Le salarié a par conséquent droit à une indemnité compensatrice de préavis et à une indemnité compensatrice de congés payés incidents ainsi qu'à une indemnité de licenciement, dont les montants ont été exactement fixés par le jugement.
En application des dispositions de l'article L. 1235-3 du code du travail dans sa rédaction issue de l'article 2 de l'ordonnance n° 2017-1387 du 22 septembre 2017, le salarié a par conséquent droit, eu égard à l'effectif habituel de moins de onze salariés de l'entreprise et à son ancienneté de trois années complètes à la date du jugement, à une indemnité à la charge de l'employeur dont le montant est compris entre un mois et quatre mois de salaire brut.
Au regard de l'âge du salarié né le 18 juillet 1980, de son ancienneté de cinq années complètes à la date de la démission, du salaire de référence de 2 539,87 euros, de sa situation au regard de l'emploi postérieurement à la rupture, il convient de lui allouer une indemnité de 10 159,48 euros brut sur le fondement de l'article L. 1235-3 du code du travail.

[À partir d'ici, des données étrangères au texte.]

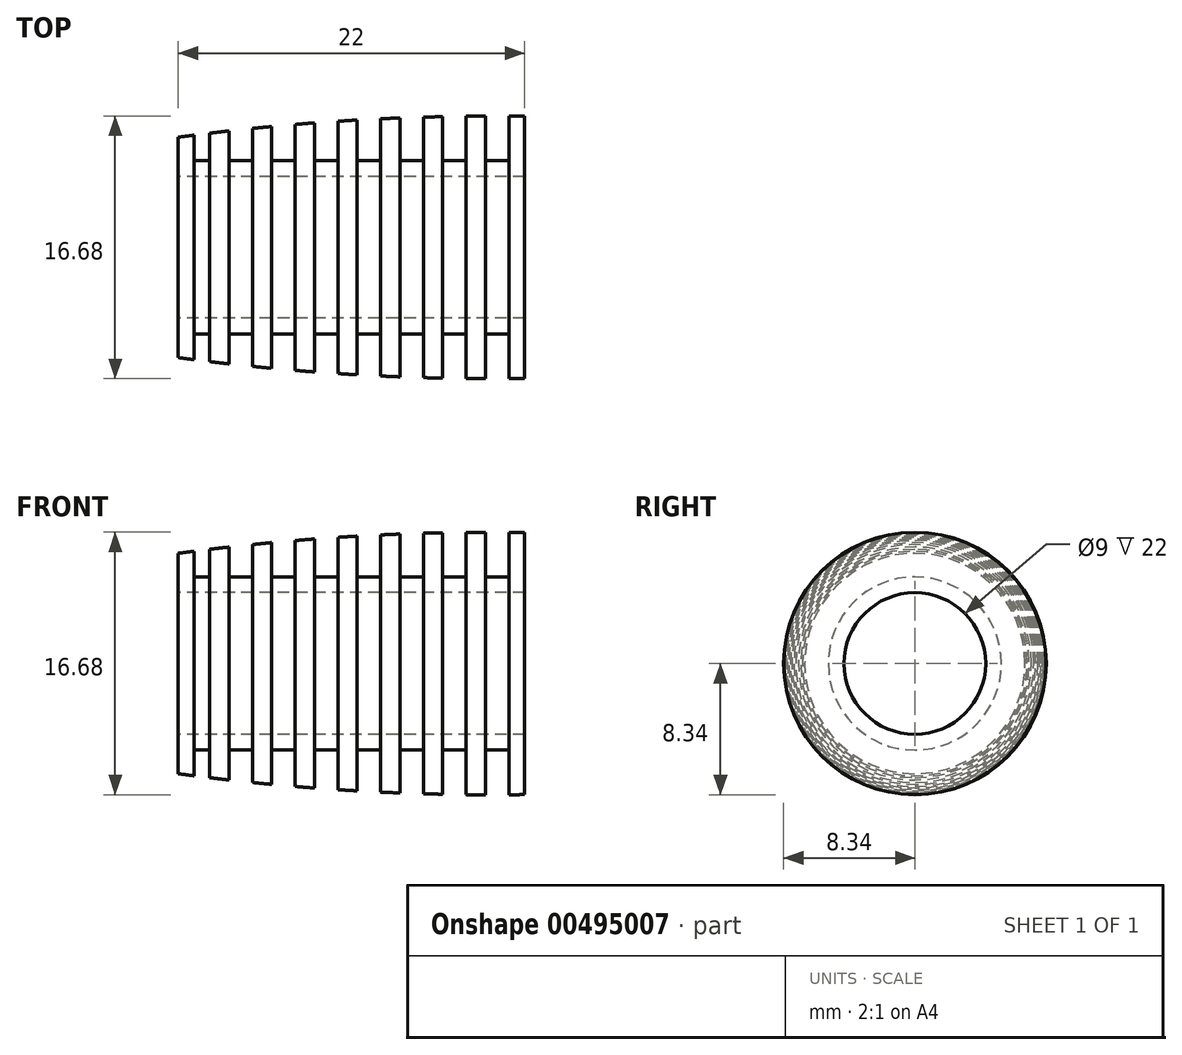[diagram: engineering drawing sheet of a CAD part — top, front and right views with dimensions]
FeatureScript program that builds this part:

Le jugement sera confirmé sur tous ces points.
Le salarié sera débouté de sa demande visant à exprimer l'indemnité légale de licenciement en net à défaut d'articuler cette demande en droit.
Sur la recevabilité de la demande nouvelle en appel formée par M. [F]
La société conclut à l'irrecevabilité de la demande de dommages et intérêts sur le fondement de l'article L. 1222-1 du code du travail, nouvelle en appel.
Le salarié ne fournit pas d'élément en réponse à cette demande d'irrecevabilité.
Aux termes de l'article 564 du code de procédure civile : 'A peine d'irrecevabilité relevée d'office, les parties ne peuvent soumettre à la cour de nouvelles prétentions si ce n'est pour opposer compensation, faire écarter les prétentions adverses ou faire juger les questions nées de l'intervention d'un tiers, ou de la survenance ou de la révélation d'un fait'.
Aux termes de l'article 565 du même code : 'Les prétentions ne sont pas nouvelles dès lors qu'elles tendent aux mêmes fins que celles soumises au premier juge, même si leur fondement juridique est différent'.
Aux termes de l'article 566 du même code : 'Les parties ne peuvent ajouter aux prétentions soumises aux premiers juges que les demandes qui en sont l'accessoire, la conséquence ou le complément nécessaire'.
En l'espèce, le salarié forme en appel une demande de dommages et intérêts fondée sur l'exécution déloyale du contrat de travail par l'employeur en invoquant le fait que celui-ci l'a fait travailler sans respecter les contraintes légales en matière de sécurité.
Alors que le salarié invoque des faits ayant trait à l'exécution du contrat de travail, faits dont, de surcroît, il avait déjà connaissance au moment de l'audience du conseil de prud'hommes du 26 janvier 2021 ayant donné lieu au jugement querellé, la demande formée en appel ne tend pas aux mêmes fins que les demandes soumises au premier juge qui concernent exclusivement la rupture du contrat de travail et constitue par conséquent une demande nouvelle.
En outre, il ne peut être considéré que la demande de dommages et intérêts fondée sur l'exécution déloyale du contrat de travail est l'accessoire, la conséquence ou le complément nécessaire des demandes formées au titre de la rupture du contrat de travail en première instance.
Il convient par conséquent de déclarer irrecevable la demande nouvelle en appel de dommages et intérêts sur le fondement de l'article L. 1222-1 du code du travail.
Sur les dépens et les frais irrépétibles
Le jugement sera confirmé en ce qu'il statue sur les dépens et les frais irrépétibles.
Eu égard à la solution du litige, la société sera condamnée aux dépens d'appel ainsi qu'à payer au salarié la somme de 3 384 euros au titre des frais irrépétibles exposés par celui-ci en appel et dont il justifie par la production d'un état de frais de son conseil.
PAR CES MOTIFS
La cour,
CONFIRME le jugement en toutes ses dispositions,
Y ajoutant,
DÉCLARE irrecevable la demande de dommages et intérêts sur le fondement de l'article L. 1222-1 du code du travail,
CONDAMNE la société Guisard aux dépens d'appel,
CONDAMNE la société Guisard à payer à M. [T] [F] la somme de 3 384 euros à titre d'indemnité sur le fondement de l'article 700 du code de procédure civile,
DÉBOUTE les parties des autres demandes.